Well, thanks David..that does sound do- able for me. I had read somewhere that every seam had to be taken apart and scraped off, caulked and screwed back..so there would be no possibility of a leak or "gap" in the seals.

So what your saying is I can just caulk over the existing where it looks worn or missing?

I use that material over the grey caulking material..I think its called "butyle" the one that stays soft. They will bond together..even if the old sealing material is old? 

I started using silicone for one small section..but afterwards read that was a no no because its impossible to remove and scrape off when it's time to do it again.

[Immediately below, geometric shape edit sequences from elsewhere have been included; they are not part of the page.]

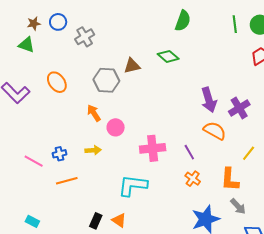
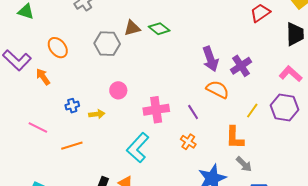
green diamond: (168, 56) -> (159, 29), moved
orange arrow: (94, 113) -> (43, 77), moved
blue cross: (60, 154) -> (72, 106), moved
orange cross: (193, 179) -> (188, 142), moved
cyan L-shape: (133, 185) -> (138, 148), turned -52

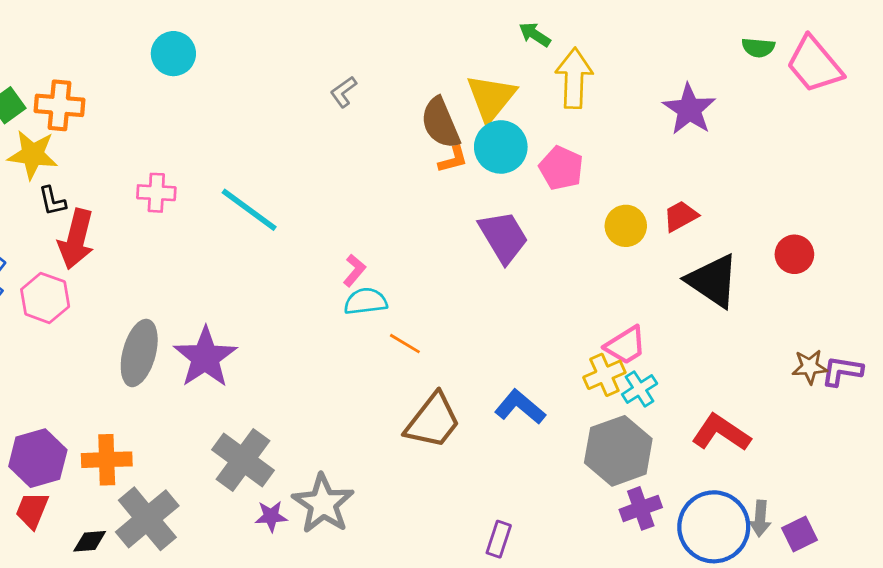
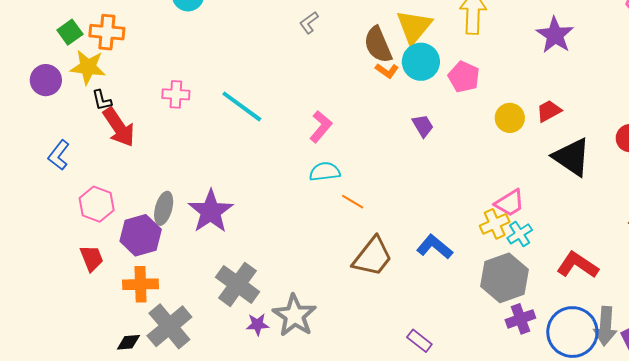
orange L-shape: (453, 160) -> (387, 71), turned 50
purple trapezoid: (503, 237) -> (423, 126), size x0.6
red arrow: (76, 239) -> (119, 127), turned -48
pink L-shape: (354, 270) -> (321, 127), moved, size x1.4
pink hexagon: (45, 298) -> (97, 204), moved
gray ellipse: (139, 353) -> (164, 208), size x0.7
purple hexagon: (38, 458) -> (141, 235), moved
red trapezoid: (32, 510) -> (92, 258), moved, turned 136
gray arrow: (760, 518) -> (605, 326), size x1.5
purple rectangle: (499, 539) -> (419, 341), turned -70

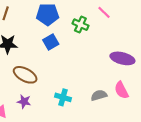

Val, taking them apart, wire brush parts like window trim, using some chemical to take off any residue and reapplying the tape and then screwing them back on is what most folks do.  let's see if other members have another solution.

Oh Gads...that will take me years!!! I get why many people take their trailers to professional restorers. If that's the case..I will have to embrace the leaks and be a sheet plastic carrying tower!( which I am already!!!) looking for sunny weather!

Yes, Let's see what others have to say!

Val, I went both ways on mine. on the seams where the butyl tape was pliable I took a smooth piece of plastic and pressed it back into the seams about an 1/8th of an inch. On the seams where it was dried out I scraped the same amount out of the seam,  cleaned all of the seams with acetone and resealed with a poly based sealant which the name escapes me at this point but if David Craft recommends 5200 slow cure caulk you can take it to the bank it's good stuff. JUST DON"T USE SILICONE.